* _What you will do_
Provide only the number of lines in the data below that contain the word "scroll".

[Records from a data source]

• • • • • • •

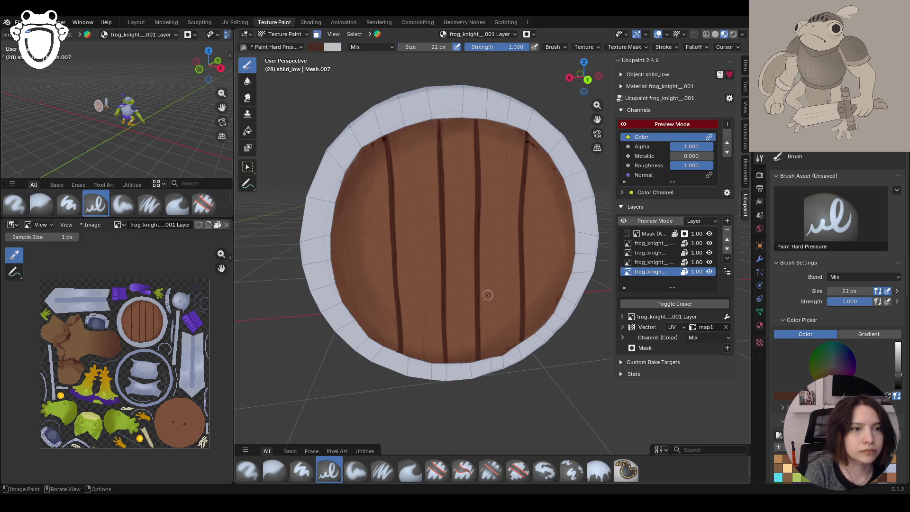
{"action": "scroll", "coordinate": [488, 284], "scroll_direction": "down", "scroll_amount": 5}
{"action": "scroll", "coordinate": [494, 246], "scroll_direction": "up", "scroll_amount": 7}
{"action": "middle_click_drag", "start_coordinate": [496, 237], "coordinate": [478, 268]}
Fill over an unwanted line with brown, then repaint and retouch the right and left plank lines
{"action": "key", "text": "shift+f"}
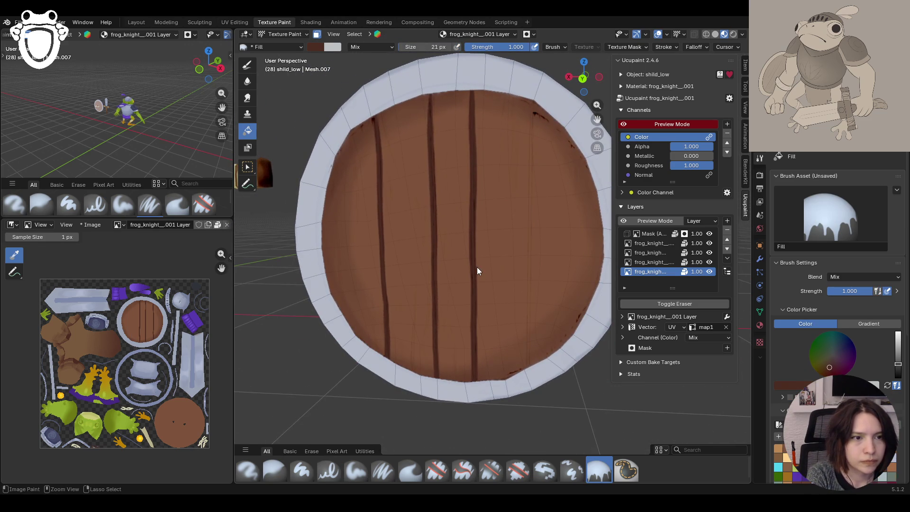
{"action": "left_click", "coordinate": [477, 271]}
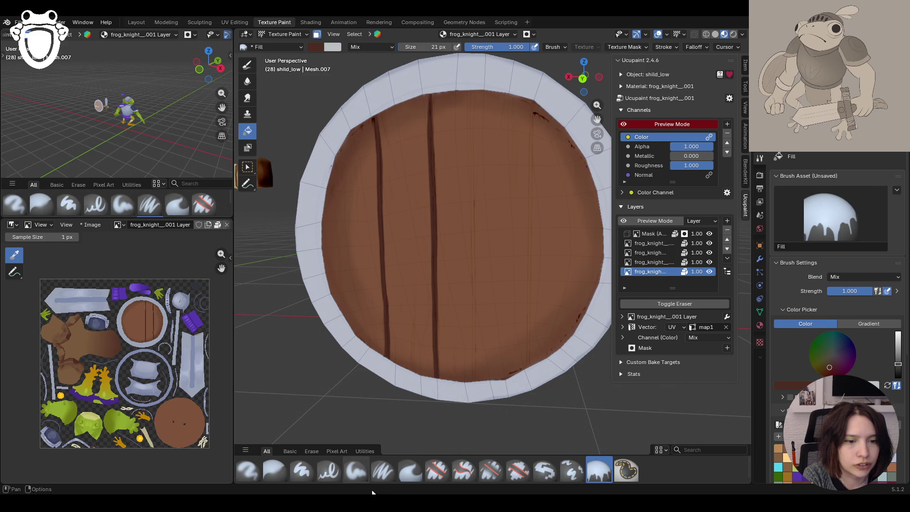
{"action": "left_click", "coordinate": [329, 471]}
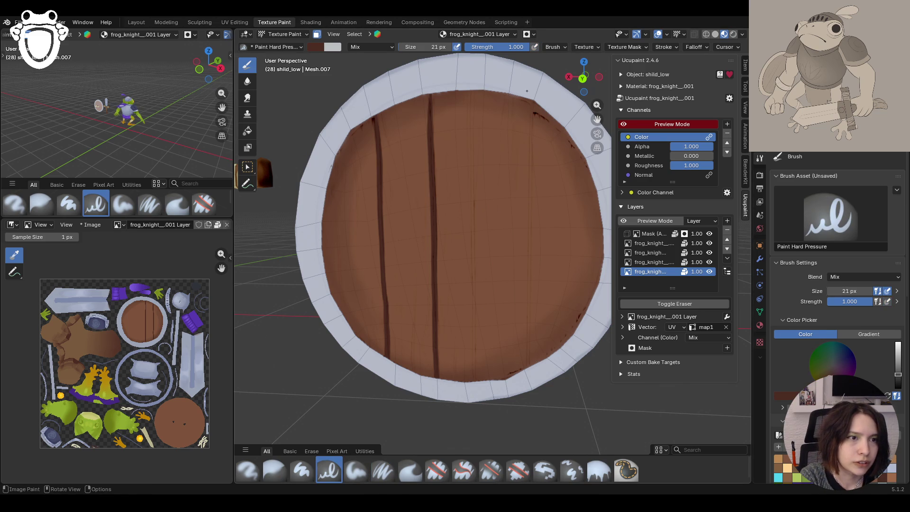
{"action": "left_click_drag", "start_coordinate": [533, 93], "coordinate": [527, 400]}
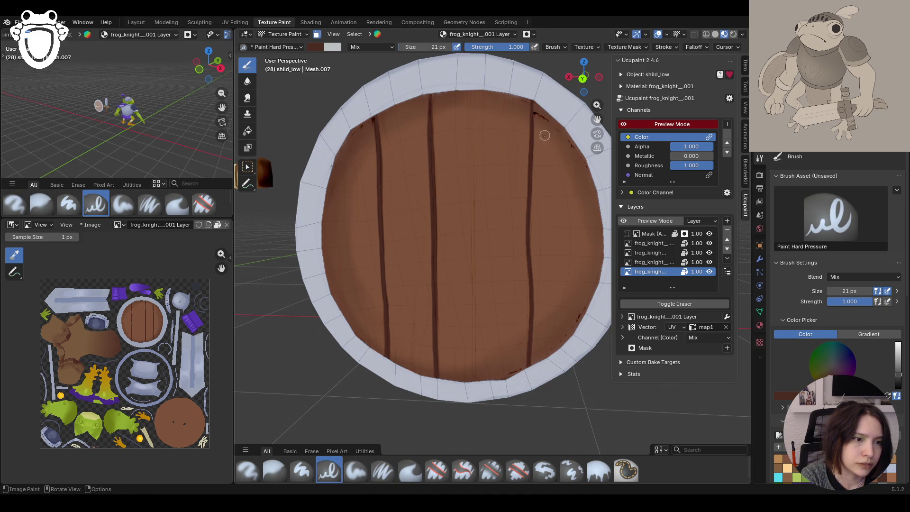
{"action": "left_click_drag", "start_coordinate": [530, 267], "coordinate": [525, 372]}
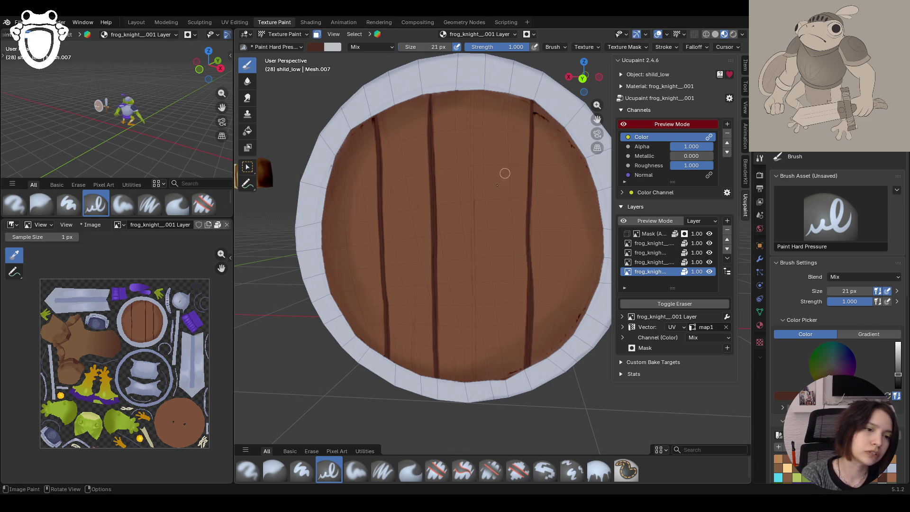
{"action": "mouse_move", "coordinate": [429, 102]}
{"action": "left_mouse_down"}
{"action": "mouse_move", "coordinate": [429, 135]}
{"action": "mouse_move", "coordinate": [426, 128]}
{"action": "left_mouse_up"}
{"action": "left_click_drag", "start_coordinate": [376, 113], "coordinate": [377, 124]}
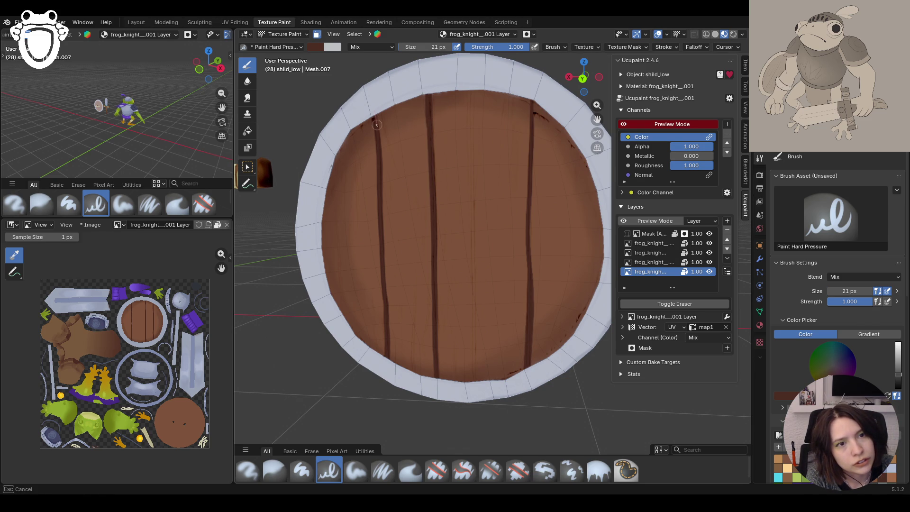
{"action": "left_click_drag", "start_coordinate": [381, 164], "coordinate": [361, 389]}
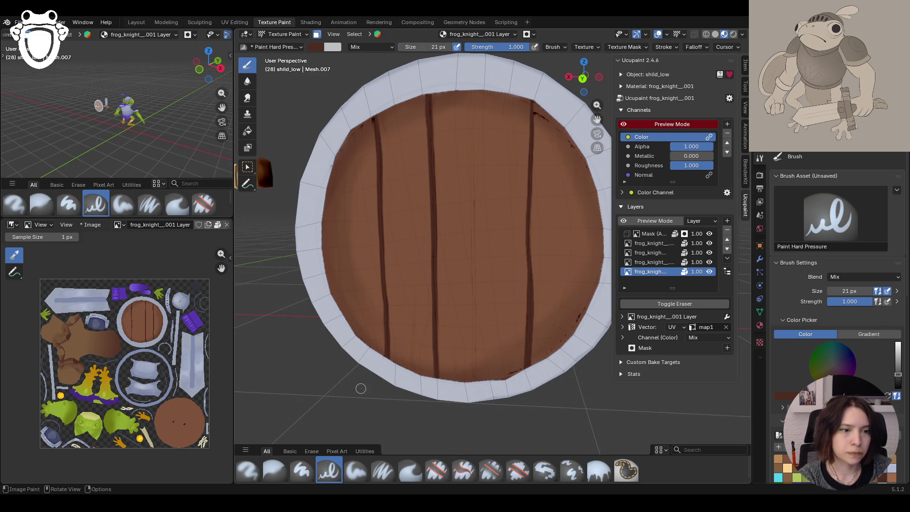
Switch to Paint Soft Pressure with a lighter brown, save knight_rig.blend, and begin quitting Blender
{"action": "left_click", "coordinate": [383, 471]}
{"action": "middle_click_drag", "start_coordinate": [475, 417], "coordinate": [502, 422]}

• • • • • • •

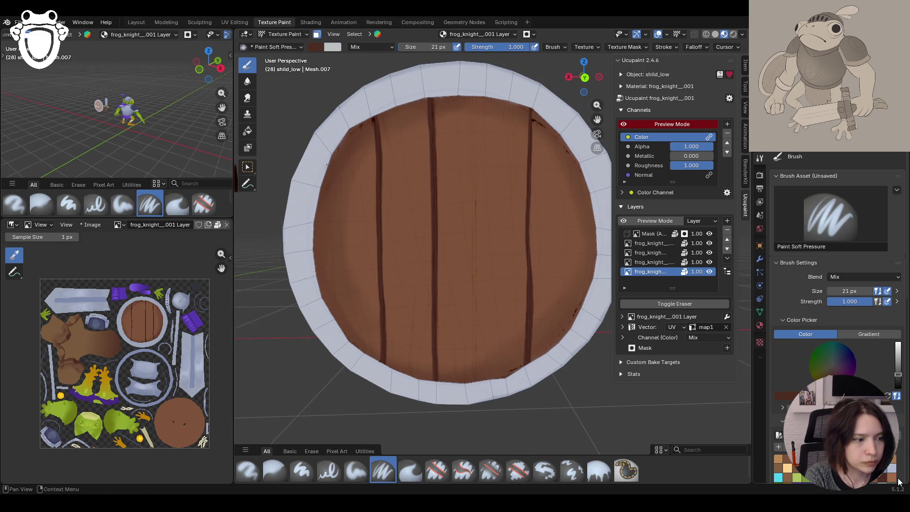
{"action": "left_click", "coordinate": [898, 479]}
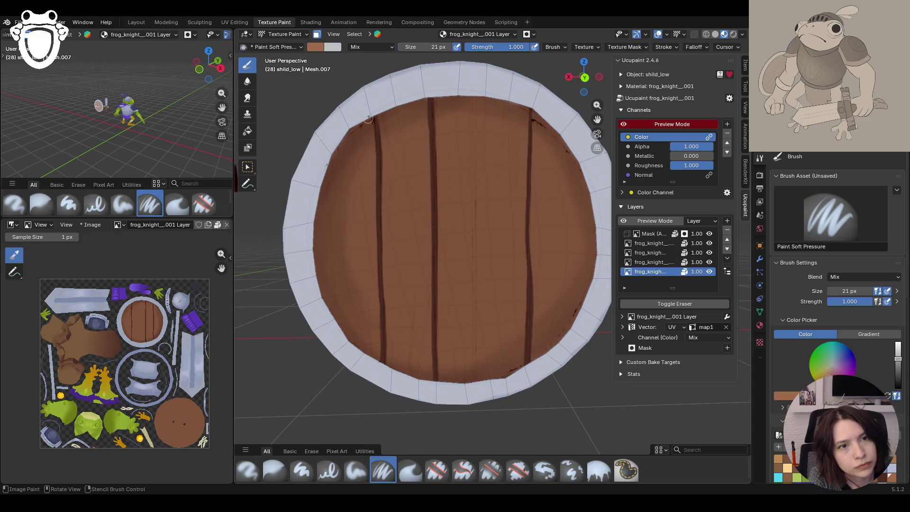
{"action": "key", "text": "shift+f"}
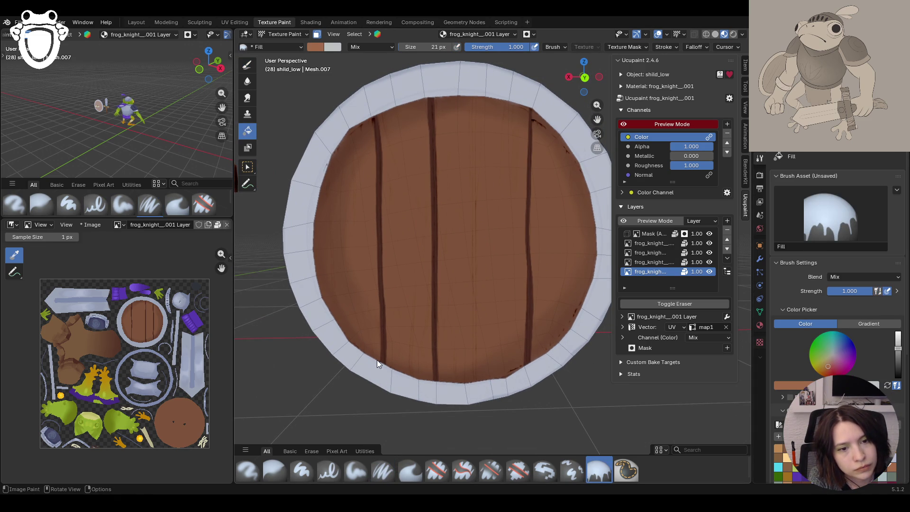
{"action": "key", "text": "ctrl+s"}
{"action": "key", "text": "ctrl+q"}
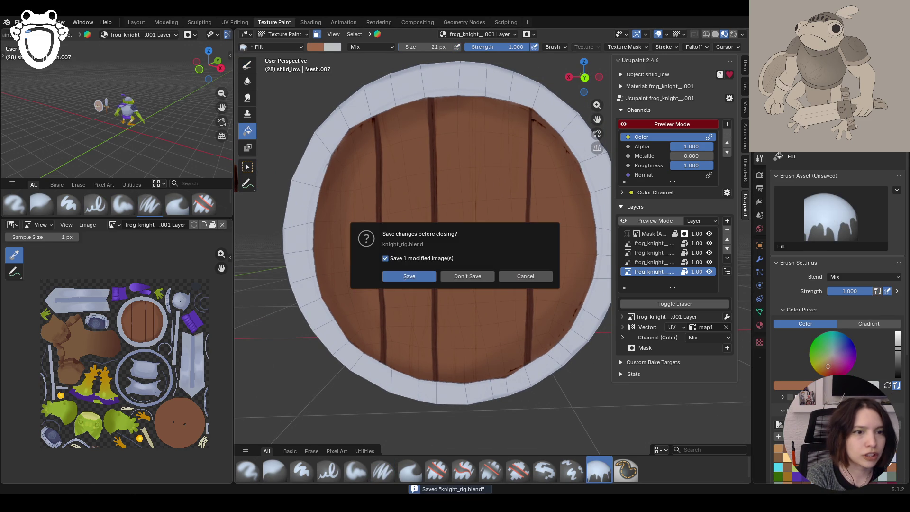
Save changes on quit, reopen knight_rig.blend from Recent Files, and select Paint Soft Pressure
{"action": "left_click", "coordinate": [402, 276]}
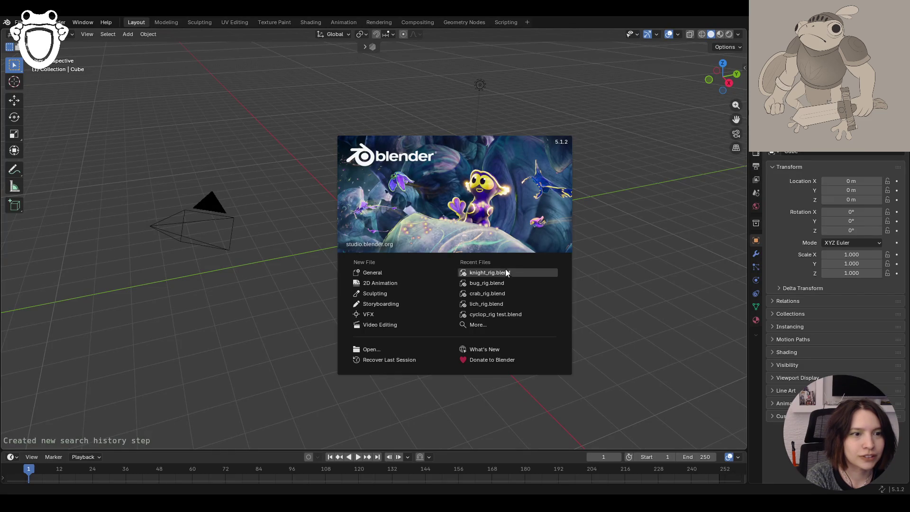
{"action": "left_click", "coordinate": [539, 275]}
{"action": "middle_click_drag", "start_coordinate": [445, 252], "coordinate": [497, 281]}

• • • • • • •

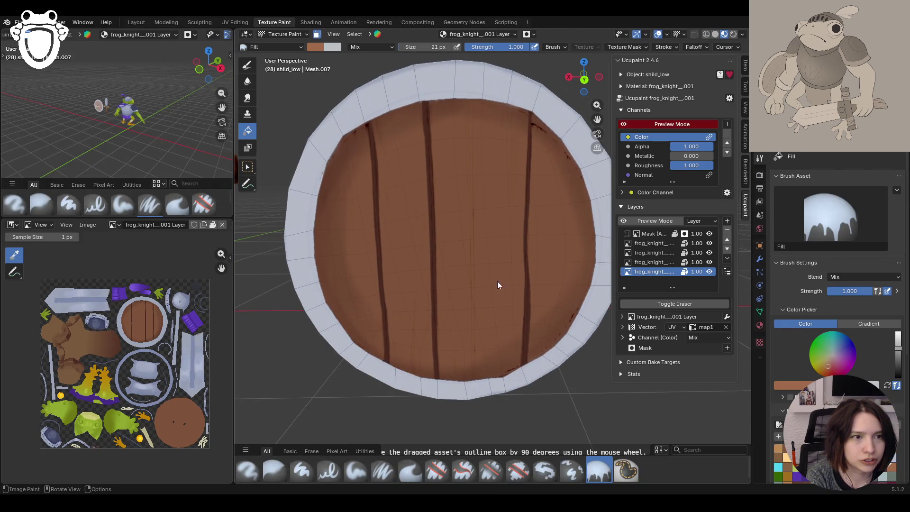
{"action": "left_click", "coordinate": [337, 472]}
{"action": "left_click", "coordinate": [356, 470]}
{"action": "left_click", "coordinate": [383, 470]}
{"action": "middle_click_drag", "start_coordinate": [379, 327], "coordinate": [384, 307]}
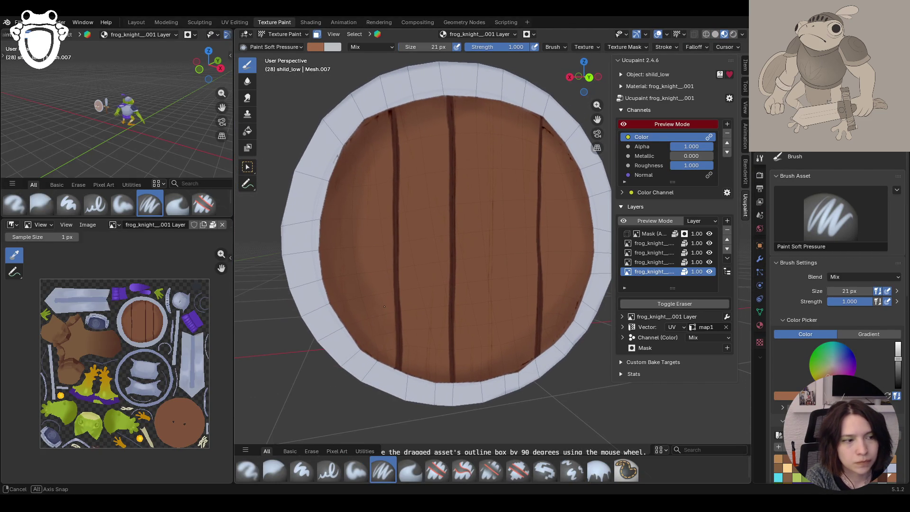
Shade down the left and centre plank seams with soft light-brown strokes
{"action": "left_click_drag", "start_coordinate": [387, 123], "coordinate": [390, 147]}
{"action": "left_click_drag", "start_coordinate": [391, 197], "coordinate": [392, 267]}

• • • • • • •

* _Task output_
2